ASSIGNMENT: Produce an exact transcription of the listing below, omitting the pictures.

PROVIDED DATA:
....
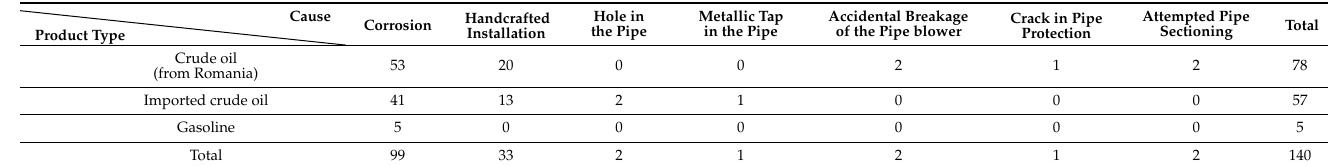
Table 16. The cross-tab for product type and cause.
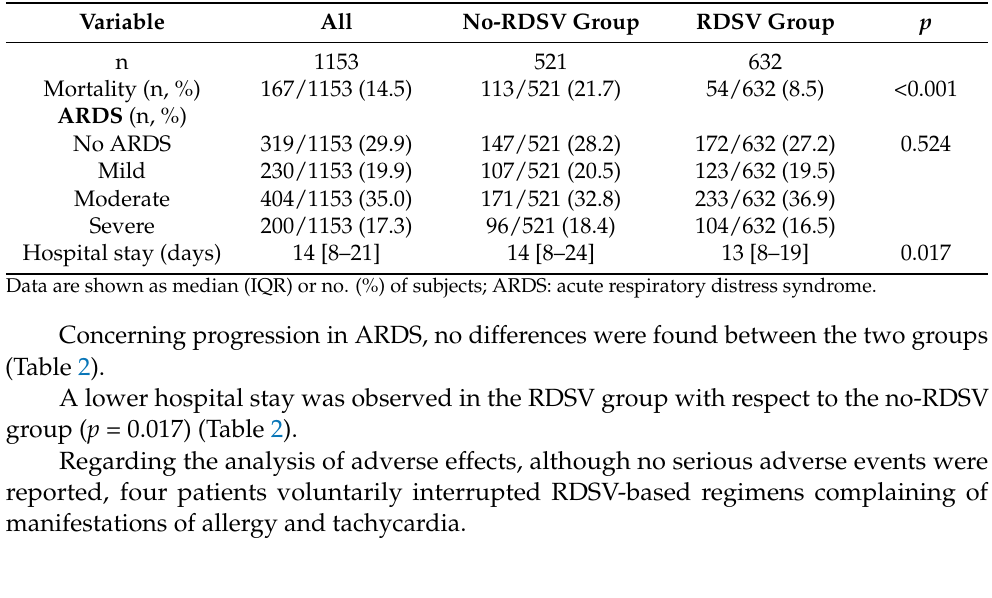
Table 2. Clinical progression of the study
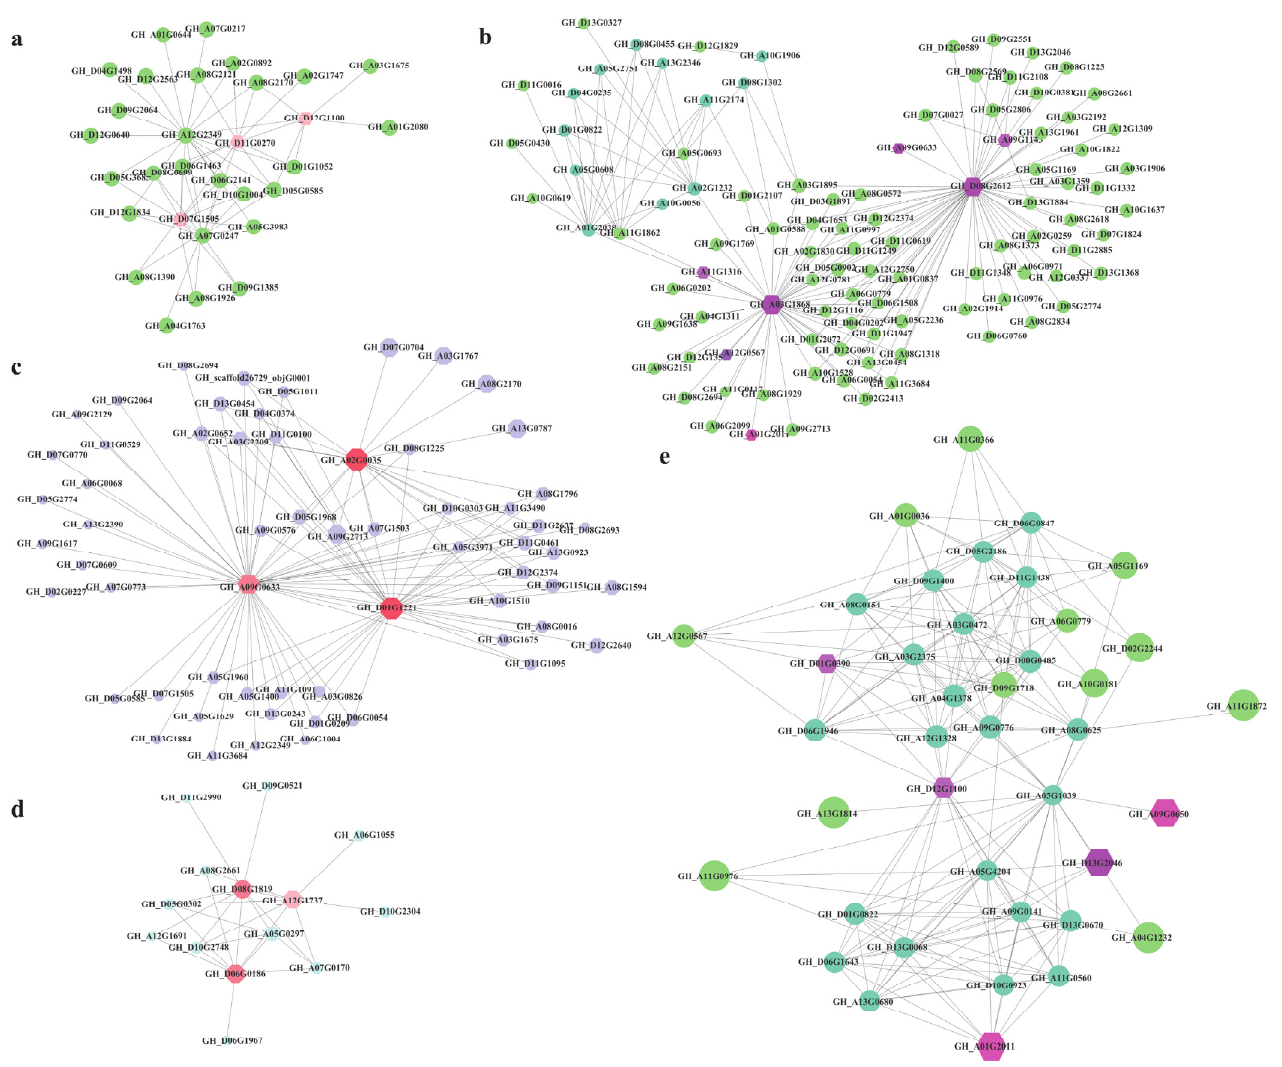
Figure 4. Gene networks of hub genes for significant co-expression modules. The genes with higher connectivity in the corresponding networks are shown with larger circle sizes. The size of the node circle is positively correlated with the degree of genes that it partners in interaction. ( a ), The PEG stress-related co-expression network genes in the blue module. ( b ), The PEG stress-related co-expression network genes in turquoise module. ( c ), The salinity stress-related co-expression network genes in the blue module. ( d ), The salinity stress-related co-expression network genes in the brown module. ( e ), The salinity stress-related co-expression network genes in the turquoise module.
....
OUTPUT OF THE EXERCISE:
Table 16. The cross-tab for product type and cause.
Table 2. Clinical progression of the study
Figure 4. Gene networks of hub genes for significant co-expression modules. The genes with higher connectivity in the corresponding networks are shown with larger circle sizes. The size of the node circle is positively correlated with the degree of genes that it partners in interaction. ( a ), The PEG stress-related co-expression network genes in the blue module. ( b ), The PEG stress-related co-expression network genes in turquoise module. ( c ), The salinity stress-related co-expression network genes in the blue module. ( d ), The salinity stress-related co-expression network genes in the brown module. ( e ), The salinity stress-related co-expression network genes in the turquoise module.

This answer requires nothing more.